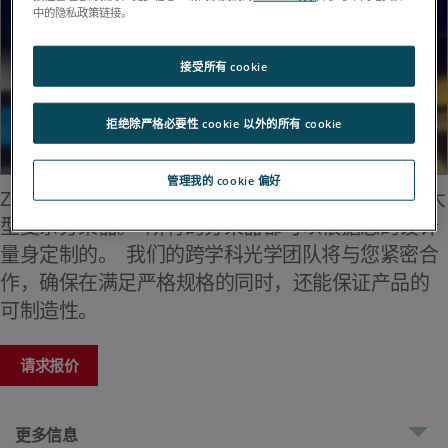
中的隐私政策链接。
接受所有 cookie
拒绝除严格必要性 cookie 以外的所有 cookie
管理我的 cookie 偏好
ZYGO 专业生产用于航空航天、国防和研究应用的大
型复杂分束器。 所有的分束器都可以根据您的设计
量身定制的。 我们的跨学科光学团队将与您紧密合
作，确保在满足严格规格的同时，还能保证产品的
可制造性。
请求报价
更多信息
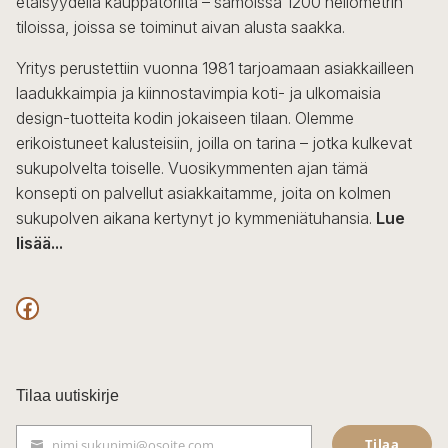
etäisyydellä kauppatorilta – samoissa 1200 neliömetrin
valinnat
tiloissa, joissa se toiminut aivan alusta saakka.
tuotteen
sivulla.
Yritys perustettiin vuonna 1981 tarjoamaan asiakkailleen
laadukkaimpia ja kiinnostavimpia koti- ja ulkomaisia
design-tuotteita kodin jokaiseen tilaan. Olemme
erikoistuneet kalusteisiin, joilla on tarina – jotka kulkevat
sukupolvelta toiselle. Vuosikymmenten ajan tämä
konsepti on palvellut asiakkaitamme, joita on kolmen
sukupolven aikana kertynyt jo kymmeniätuhansia.
Lue
lisää...
F
a
c
Tilaa uutiskirje
e
Tilaa
nimi.sukunimi@osoite.com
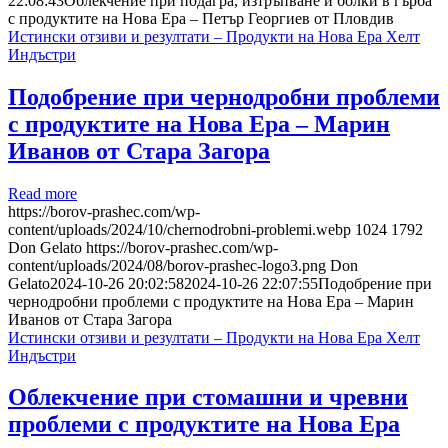
22:08:43
Облекчение при подагра, изтръпване и болки в гърба
с продуктите на Нова Ера – Петър Георгиев от Пловдив
Истински отзиви и резултати – Продукти на Нова Ера Хелт
Индъстри
Подобрение при чернодробни проблеми
с продуктите на Нова Ера – Марин
Иванов от Стара Загора
Read more
https://borov-prashec.com/wp-
content/uploads/2024/10/chernodrobni-problemi.webp
1024
1792
Don Gelato
https://borov-prashec.com/wp-
content/uploads/2024/08/borov-prashec-logo3.png
Don
Gelato
2024-10-26 20:02:58
2024-10-26 22:07:55
Подобрение при
чернодробни проблеми с продуктите на Нова Ера – Марин
Иванов от Стара Загора
Истински отзиви и резултати – Продукти на Нова Ера Хелт
Индъстри
Облекчение при стомашни и чревни
проблеми с продуктите на Нова Ера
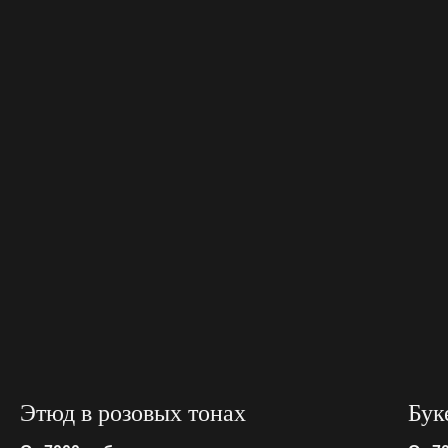
Этюд в розовых тонах
Бук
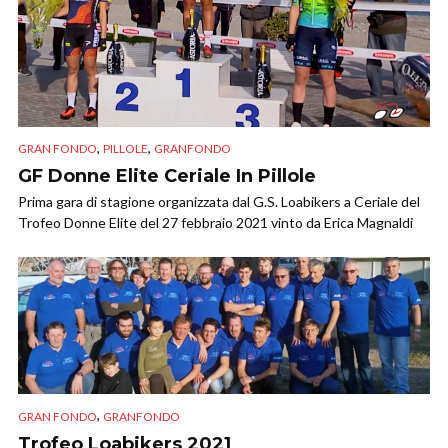
,
,
GRAN FONDO
PILLOLE
GRANFONDO
GF Donne Elite Ceriale In Pillole
Prima gara di stagione organizzata dal G.S. Loabikers a Ceriale del
Trofeo Donne Elite del 27 febbraio 2021 vinto da Erica Magnaldi
,
GRAN FONDO
GRANFONDO
Trofeo Loabikers 2021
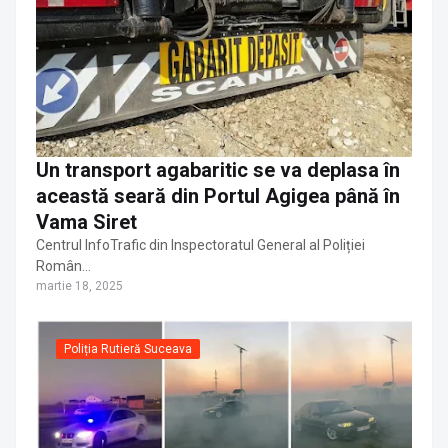
Un transport agabaritic se va deplasa în
această seară din Portul Agigea până în
Vama Siret
Centrul InfoTrafic din Inspectoratul General al Poliției
Român…
martie 18, 2025
Poliția Rutieră Suceava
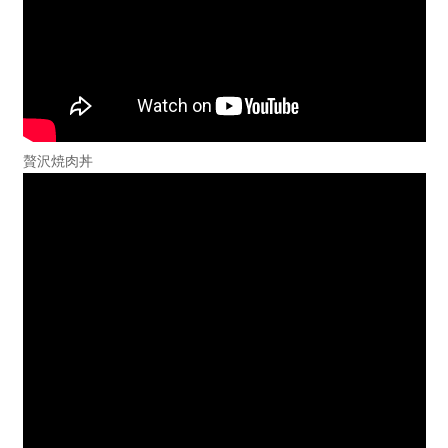
贅沢焼肉丼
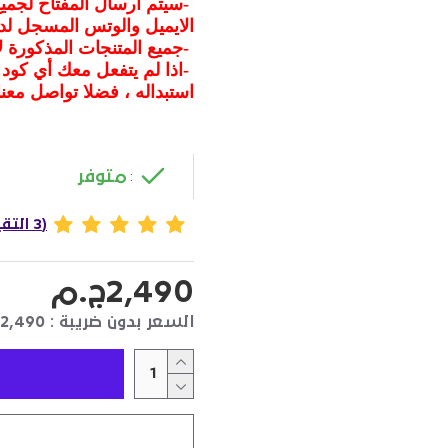
-
الايميل والوتس المسجل لدي
-
جميع المتنجات المذكورة
-
اذا لم يتفعل معك أي كود
استبداله ، فضلا تواصل معنا
متوفر
:
(3 التقييمات)
2,490ج.م
السعر بدون ضريبة : 2,490ج.م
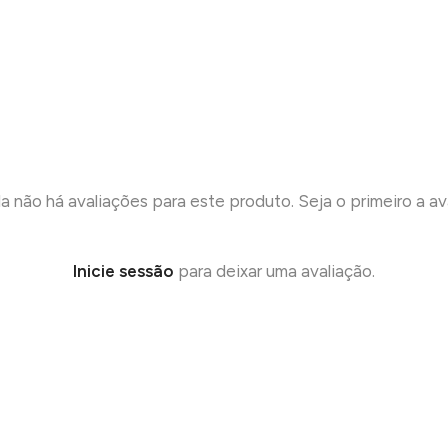
a não há avaliações para este produto. Seja o primeiro a ava
Inicie sessão
para deixar uma avaliação.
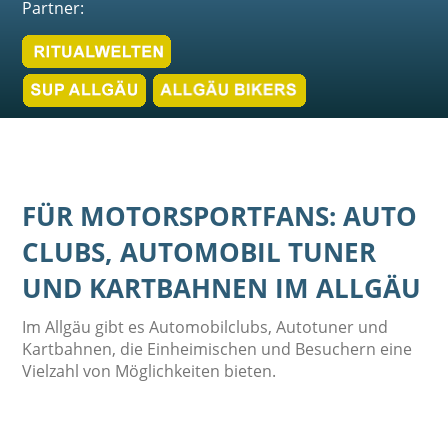
Partner:
FÜR MOTORSPORTFANS: AUTO
CLUBS, AUTOMOBIL TUNER
UND KARTBAHNEN IM ALLGÄU
Im Allgäu gibt es Automobilclubs, Autotuner und
Kartbahnen, die Einheimischen und Besuchern eine
Vielzahl von Möglichkeiten bieten.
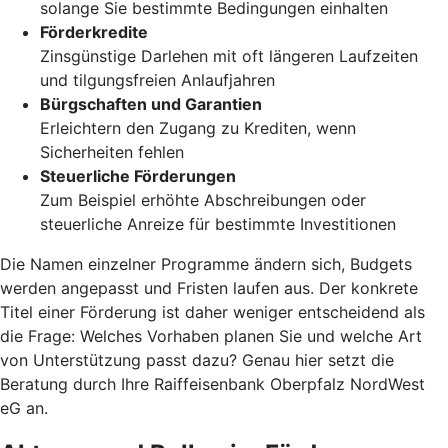
solange Sie bestimmte Bedingungen einhalten
Förderkredite
Zinsgünstige Darlehen mit oft längeren Laufzeiten
und tilgungsfreien Anlaufjahren
Bürgschaften und Garantien
Erleichtern den Zugang zu Krediten, wenn
Sicherheiten fehlen
Steuerliche Förderungen
Zum Beispiel erhöhte Abschreibungen oder
steuerliche Anreize für bestimmte Investitionen
Die Namen einzelner Programme ändern sich, Budgets
werden angepasst und Fristen laufen aus. Der konkrete
Titel einer Förderung ist daher weniger entscheidend als
die Frage: Welches Vorhaben planen Sie und welche Art
von Unterstützung passt dazu? Genau hier setzt die
Beratung durch Ihre Raiffeisenbank Oberpfalz NordWest
eG an.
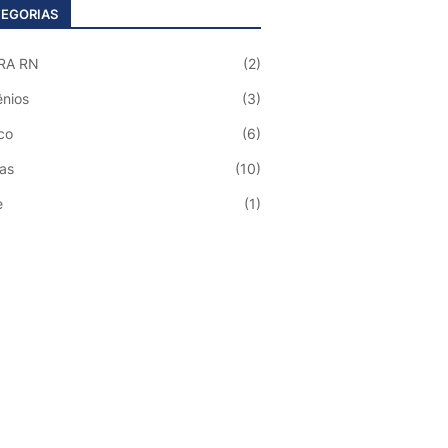
EGORIAS
RA RN
(2)
nios
(3)
co
(6)
ias
(10)
e
(1)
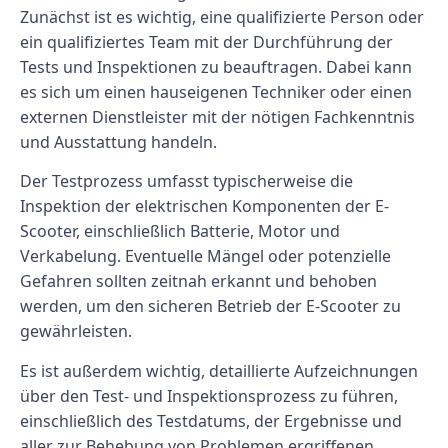
Zunächst ist es wichtig, eine qualifizierte Person oder
ein qualifiziertes Team mit der Durchführung der
Tests und Inspektionen zu beauftragen. Dabei kann
es sich um einen hauseigenen Techniker oder einen
externen Dienstleister mit der nötigen Fachkenntnis
und Ausstattung handeln.
Der Testprozess umfasst typischerweise die
Inspektion der elektrischen Komponenten der E-
Scooter, einschließlich Batterie, Motor und
Verkabelung. Eventuelle Mängel oder potenzielle
Gefahren sollten zeitnah erkannt und behoben
werden, um den sicheren Betrieb der E-Scooter zu
gewährleisten.
Es ist außerdem wichtig, detaillierte Aufzeichnungen
über den Test- und Inspektionsprozess zu führen,
einschließlich des Testdatums, der Ergebnisse und
aller zur Behebung von Problemen ergriffenen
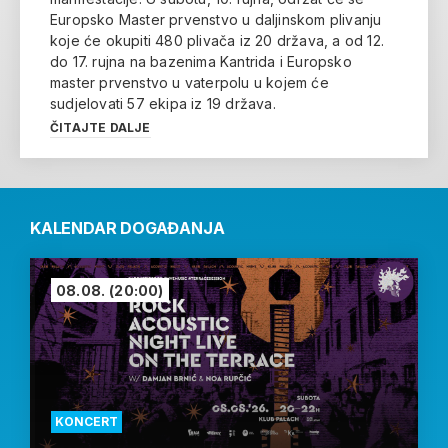
Europsko Master prvenstvo u daljinskom plivanju
koje će okupiti 480 plivača iz 20 država, a od 12.
do 17. rujna na bazenima Kantrida i Europsko
master prvenstvo u vaterpolu u kojem će
sudjelovati 57 ekipa iz 19 država.
ČITAJTE DALJE
KALENDAR DOGAĐANJA
08.08.
(20:00)
KONCERT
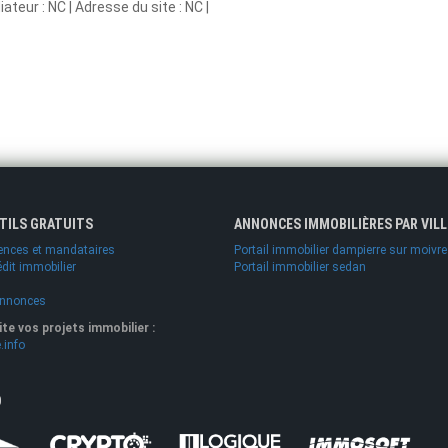
teur : NC | Adresse du site : NC |
UTILS GRATUITS
ANNONCES IMMOBILIÈRES PAR VILL
ences et mandataires
Portail immobilier dampierre sur moivre
édit immobilier
Portail immobilier sedan
annonces
lite vos projets immobilier :
.info
O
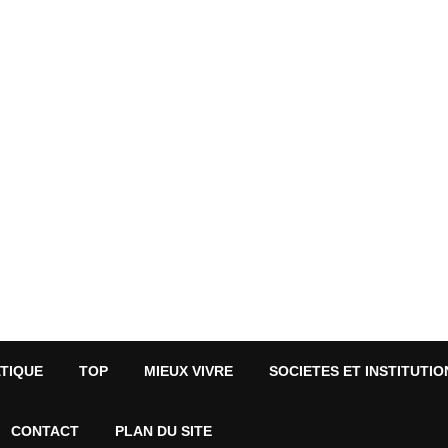
ATIQUE
TOP
MIEUX VIVRE
SOCIETES ET INSTITUTIO
CONTACT
PLAN DU SITE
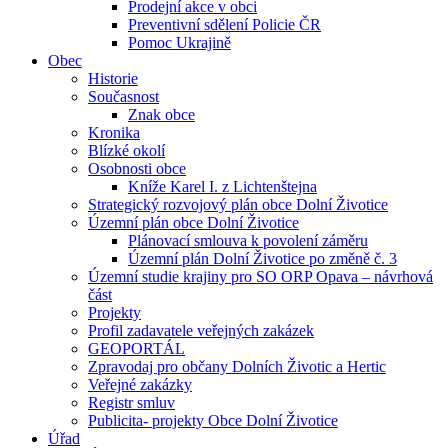
Prodejní akce v obci
Preventivní sdělení Policie ČR
Pomoc Ukrajině
Obec
Historie
Současnost
Znak obce
Kronika
Blízké okolí
Osobnosti obce
Kníže Karel I. z Lichtenštejna
Strategický rozvojový plán obce Dolní Životice
Územní plán obce Dolní Životice
Plánovací smlouva k povolení záměru
Územní plán Dolní Životice po změně č. 3
Územní studie krajiny pro SO ORP Opava – návrhová
část
Projekty
Profil zadavatele veřejných zakázek
GEOPORTÁL
Zpravodaj pro občany Dolních Životic a Hertic
Veřejné zakázky
Registr smluv
Publicita- projekty Obce Dolní Životice
Úřad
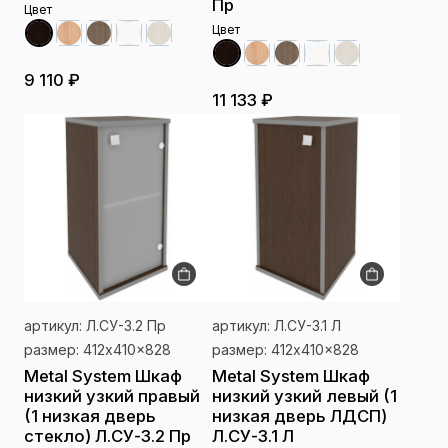
Пр
Цвет
Цвет
9 110 ₽
11 133 ₽
артикул: Л.СУ-3.2 Пр
артикул: Л.СУ-3.1 Л
размер: 412x410x828
размер: 412x410x828
Metal System Шкаф
Metal System Шкаф
низкий узкий правый
низкий узкий левый (1
(1 низкая дверь
низкая дверь ЛДСП)
стекло) Л.СУ-3.2 Пр
Л.СУ-3.1 Л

* * * * *

* _What to produce_:
Locate each line in the records above that contains the string "Životice" and copy those lines in full.

* _Response_:
Strategický rozvojový plán obce Dolní Životice
Územní plán obce Dolní Životice
Územní plán Dolní Životice po změně č. 3
Publicita- projekty Obce Dolní Životice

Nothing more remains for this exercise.